The businesses that win during these shifts are rarely the ones with the most history. They are the ones most prepared to move when the opening appears. Smaller companies should not spend all their energy trying to imitate large competitors. Instead, they should build organizational agility. That means staying lean enough to pivot quickly, maintaining strong cash discipline so opportunities can be seized fast, investing in adaptable technology, and fostering cultures that embrace experimentation rather than fear it. In the NIL/Transfer Portal era of business, speed and agility often beat size.
Artificial intelligence may become the biggest equalizer yet. A ten-person company can now create marketing campaigns that once required agencies, automate workflows that once required departments, and analyze customer data with tools previously reserved for Fortune 500 firms. Distribution is changing too. A single viral video, niche community, creator partnership, or innovative customer experience can suddenly put a smaller brand in direct competition with an industry giant. Just as the transfer portal allowed overlooked football programs to instantly upgrade talent, technology is allowing smaller businesses to acquire capabilities at unprecedented speed and affordability.

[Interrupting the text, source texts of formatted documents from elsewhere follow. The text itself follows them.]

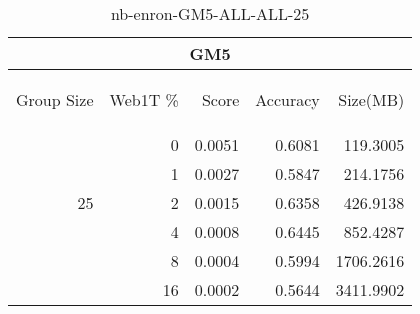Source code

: \begin{center}
\begin{table}[htbp]
\begin{tabular}{ | r | r | r | r | r |}
\hline
\multicolumn{5}{|c|}{GM5}\\
\hline
\begin{sideways}Group Size\end{sideways} & \begin{sideways}Web1T \%\end{sideways} & \begin{sideways}Score\end{sideways} & \begin{sideways}Accuracy\end{sideways} & \begin{sideways}Size(MB)\end{sideways}\\
\hline
\multirow{5}{*}{25}
 & 0 & 0.0051 & 0.6081 & 119.3005\\ \cline{2-5}
 & 1 & 0.0027 & 0.5847 & 214.1756\\ \cline{2-5}
 & 2 & 0.0015 & 0.6358 & 426.9138\\ \cline{2-5}
 & 4 & 0.0008 & 0.6445 & 852.4287\\ \cline{2-5}
 & 8 & 0.0004 & 0.5994 & 1706.2616\\ \cline{2-5}
 & 16 & 0.0002 & 0.5644 & 3411.9902\\ \cline{2-5}
\hline
\end{tabular}
\caption{nb-enron-GM5-ALL-ALL-25}
\label{table:nb-enron-GM5-ALL-ALL-25}
\end{table}
\end{center}

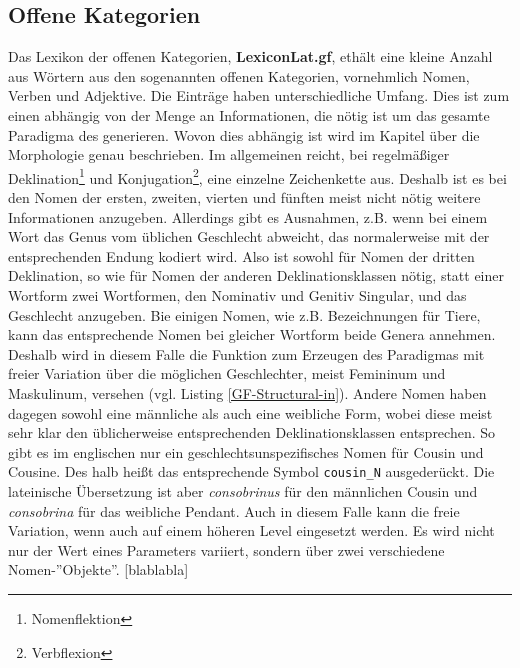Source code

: \documentclass[12pt,abstract=on]{scrreprt}
\begin{document}
\subsection{Offene Kategorien}
Das Lexikon der offenen Kategorien, \textbf{LexiconLat.gf}, ethält eine kleine Anzahl aus Wörtern aus den sogenannten offenen Kategorien, vornehmlich Nomen, Verben und Adjektive. 
Die Einträge haben unterschiedliche Umfang. Dies ist zum einen abhängig von der Menge an Informationen, die nötig ist um das gesamte Paradigma des generieren. Wovon dies abhängig ist wird im Kapitel über die Morphologie genau beschrieben. Im allgemeinen reicht, bei regelmäßiger Deklination\footnote{Nomenflektion} und Konjugation\footnote{Verbflexion}, eine einzelne Zeichenkette aus. Deshalb ist es bei den Nomen der ersten, zweiten, vierten und fünften meist nicht nötig weitere Informationen anzugeben. Allerdings gibt es Ausnahmen, z.B. wenn bei einem Wort das Genus vom üblichen Geschlecht abweicht, das normalerweise mit der entsprechenden Endung kodiert wird. Also ist sowohl für Nomen der dritten Deklination, so wie für Nomen der anderen Deklinationsklassen nötig, statt einer Wortform zwei Wortformen, den Nominativ und Genitiv Singular, und das Geschlecht anzugeben. Bie einigen Nomen, wie z.B. Bezeichnungen für Tiere, kann das entsprechende Nomen bei gleicher Wortform beide Genera annehmen. Deshalb wird in diesem Falle die Funktion zum Erzeugen des Paradigmas mit freier Variation über die möglichen Geschlechter, meist Femininum und Maskulinum, versehen (vgl. Listing \ref{GF-Structural-in}). Andere Nomen haben dagegen sowohl eine männliche als auch eine weibliche Form, wobei diese meist sehr klar den üblicherweise entsprechenden Deklinationsklassen entsprechen. So gibt es im englischen nur ein geschlechtsunspezifisches Nomen für Cousin und Cousine. Des halb heißt das entsprechende Symbol \texttt{cousin\_N} ausgederückt. Die lateinische Übersetzung ist aber \textit{consobrinus} für den männlichen Cousin und \textit{consobrina} für das weibliche Pendant. Auch in diesem Falle kann die freie Variation, wenn auch auf einem höheren Level eingesetzt werden. Es wird nicht nur der Wert eines Parameters variiert, sondern über zwei verschiedene Nomen-''Objekte''. [blablabla]


\FloatBarrier
\pagebreak
\end{document}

But there is an important lesson from college football: opportunity alone is not enough. The programs succeeding in the new landscape are the ones that recognized the shift early and acted decisively. They had infrastructure ready. They built donor networks. They adapted culturally. They stopped clinging to “the way things used to work.” Small businesses should take the same approach. The next market disruption may arrive faster than expected. Companies that stay curious, invest in learning, maintain flexibility, and avoid bureaucratic paralysis will be positioned to capitalize while larger competitors struggle to adjust.
The beauty of disruption is that it does not ask permission from the incumbents. Somewhere right now, in both college football and business, organizations that were once considered irrelevant are preparing to compete with giants. Not because they suddenly became bigger, but because the rules changed. The next seismic shift in your industry may already be forming beneath your feet. The question is not whether disruption is coming. The question is whether your business will recognize the opening quickly enough to run through it.